Los pintores and Nacer pintor thus refer to different aspects of being a painter. One is the agent, the painting painter who is performing the action of painting, and the other the patient, where the painter is almost a product of painting itself. Quejido’s thought has often dwelt on this question of the relationship between painters and painting. In 1991 he wrote on the agency of painting, “I think of painting as if it were the creator of every painting painted or to be painted. And I think of men and women painters as its hands.”2

For Quejido, however, every painter also defines a particular point in the space of variables that make up all possible painting, with its coordinates of technique, color, and form. Since 1988 he has gradually perfected this idea by showing painters as flowers of thought. All share the fact they are painters—they are thought—but each one reproduces the manner of a painter in order to signal his or her specific difference.

While Quejido adheres to a certain naturalism in the first series of Pensamientos (Thoughts/Pansies) in imitating the characteristic style of each painter in the corresponding flower, he soon abstracts all the qualitative particularities to translate them into a code of minimum components. Only six colors are used behind the pistil, the petals, and their markings to define a painter in the background. At the same time, Quejido decides to situate this bouquet of painters on a spatial diagram (pp. 100–101) oriented in accordance with the history of painting, but which also determines the space of the possible forms of painting, as all of them remain as a combination of the forms of the painter-nodes of the diagram.

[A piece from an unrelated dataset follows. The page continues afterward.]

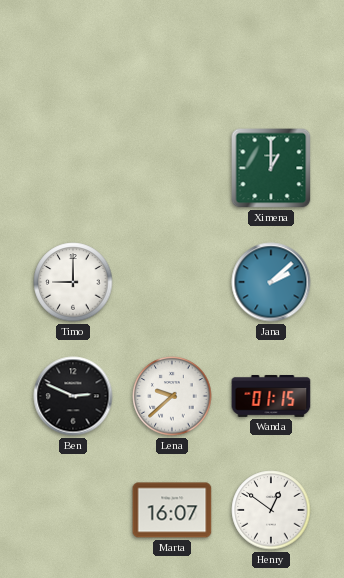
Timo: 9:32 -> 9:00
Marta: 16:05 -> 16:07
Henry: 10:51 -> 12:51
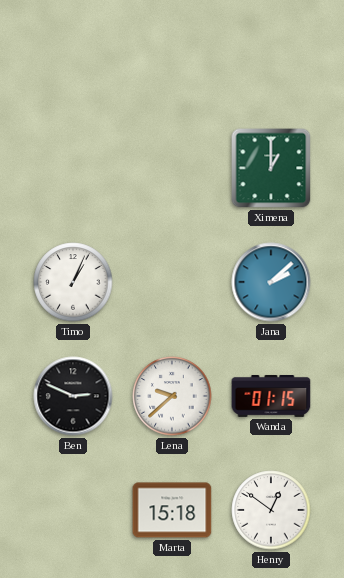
Timo: 9:00 -> 1:04
Marta: 16:07 -> 15:18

Quejido makes his system of painters a representation of painting, and in works like Diamante (Diamond, 1992) (p. 104) he uses the resource of literalness to uphold this idea. In Diamante, the system of painters, which we might envisage as a plan or map of painting, acquires verticality and displays itself as indeed a painting. The title of the work refers to the fact that it contains only ten of the most select thought-painters, but it also alludes to the idea of the diamond as the result of a cubic crystallization, for Quejido reflects once again on the flatness and depth of painting by showing his diamond of painters inside a cubic chamber. A vanishing point is also intuited: a violation of perspectival projection, a railing marks both an outside of the chamber and an outside of the picture plane. Interwoven in this work are investigations on painting as a summation of painters, as painted painting, and as a flat and cubic surface.

Manolo Quejido’s incarnation of flesh in his Cartulinas, his testing of the thickness of the partition wall that is painting, and the intercalation in his oeuvre of his thoughts on painting and his horror at the scandal of mediation are only some of the pensaras that Manolo Quejido has explored. The current exhibition is also that of the Secuencias (Sequences), or an interrogation on whether the artwork can respond completely to a prior determination; that of the Siluetas (Silhouettes, 1970) and their game of choices among permutations; or that of the endlessness of painting in the constant accretion of what painting is. This is the corpus of Quejido’s schemes, a raw material that he has given us and which remains available for further thought and figurations.